Effect of Compositional Distribution Profile on the Thermal Stress Mitigating Properties in Functionally Gradient Materials

• Published in: Transactions of the Japan Society of Mechanical Engineers Series A Vol. 57; no. 542; pp. 2427 - 2431
• Main Authors: KATO, Shinichiro, HASHIDA, Toshiyuki, TAKAHASHI, Hideaki
• Format: Journal Article
• Language: English; Japanese
• Published: The Japan Society of Mechanical Engineers 1991
• Subjects: Ceramics; Composite Material; Finite-Element Method; Law of Mixture; Numerical Analysis; Thermal Stress
• ISSN: 0387-5008; 1884-8338
• DOI: 10.1299/kikaia.57.2427

This paper presents some results of transient heat-transfer and thermal-stress analyses of functionally gradient materials (FGMs) subject to rapid heating. The objective of this study is to examine the effect of changing compositional distribution profiles in FGMs on the transient thermal stresses. Finite-element analysis are conducted on FGMs which posess different compositional gradients with varying mixture ratios of ZrO2 and NiCrAIY deposited on a copper substrfte.
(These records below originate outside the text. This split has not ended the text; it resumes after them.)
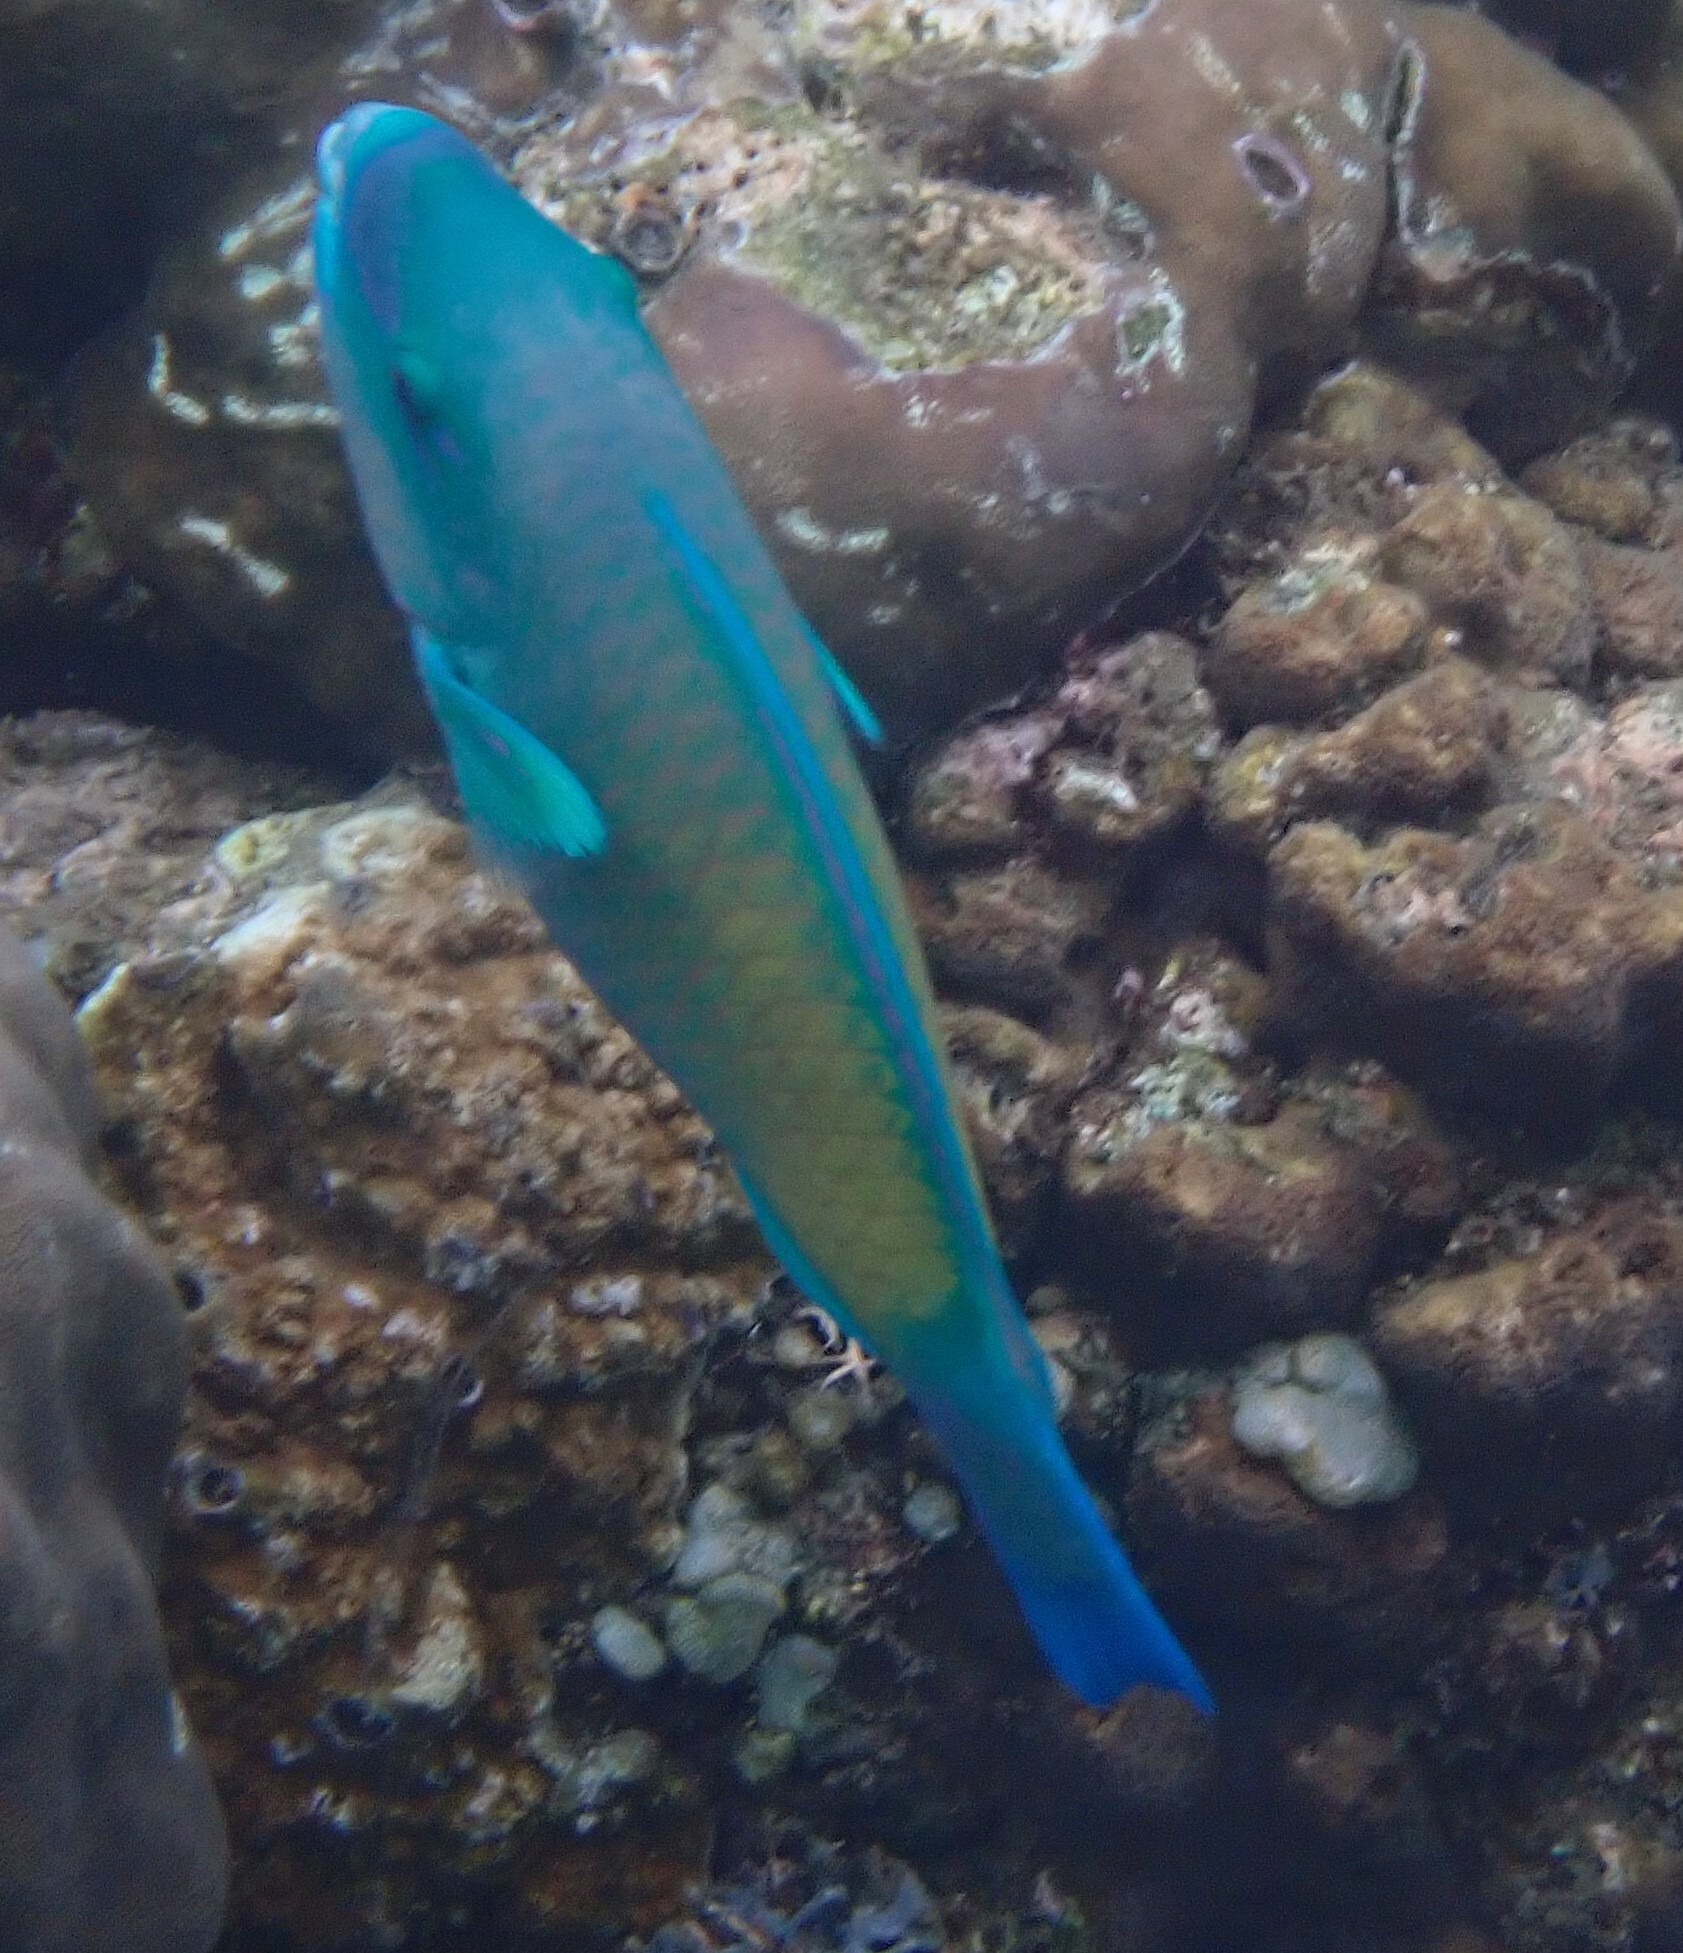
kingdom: Animalia
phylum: Chordata
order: Perciformes
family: Scaridae
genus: Chlorurus
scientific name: Chlorurus spilurus
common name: Bullethead parrotfish
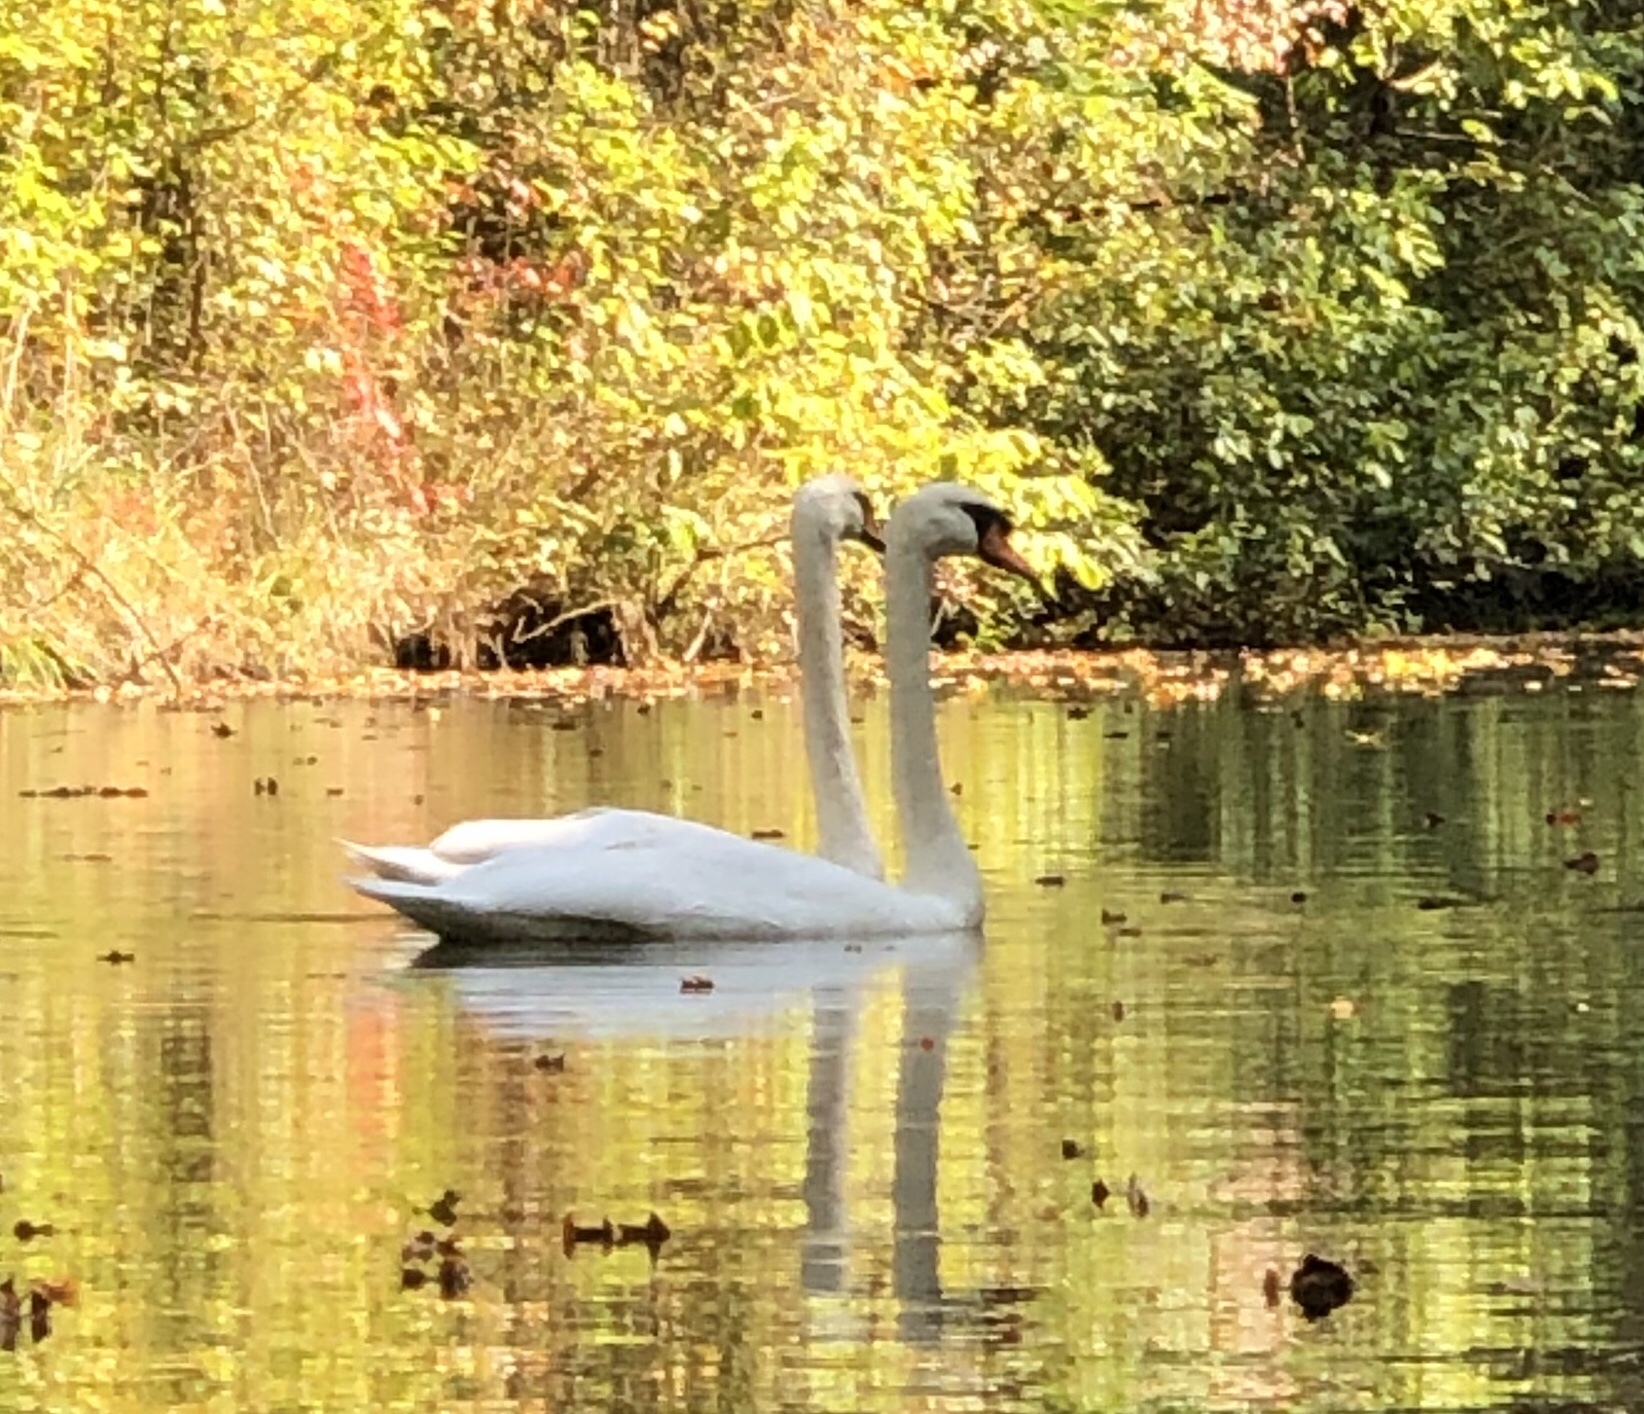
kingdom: Animalia
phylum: Chordata
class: Aves
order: Anseriformes
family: Anatidae
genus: Cygnus
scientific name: Cygnus olor
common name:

The thermal boundary conditions used for the analysis simulate the thermal load encountered in the thrust chamber of a rocket engine. A two-dimensional, axisymmetric model is used for the numerical computations, where the outer ZrO2 surface is subject to a heat flux and the inner copper surface temperature is kept at 0°C. It is shown that the hoop and axial stress in the FGMs are compressive, and the maximum tensile stress is the radial direction is induced at the interface between the coating layer and substrate, regardless of the different compositional profiles. It is further demonstrated that the gradient composition cas mitigate both the in-plane compressive stresses and interfacial radial tensile stress which are responsible for the cracking and delamination of the coating layers.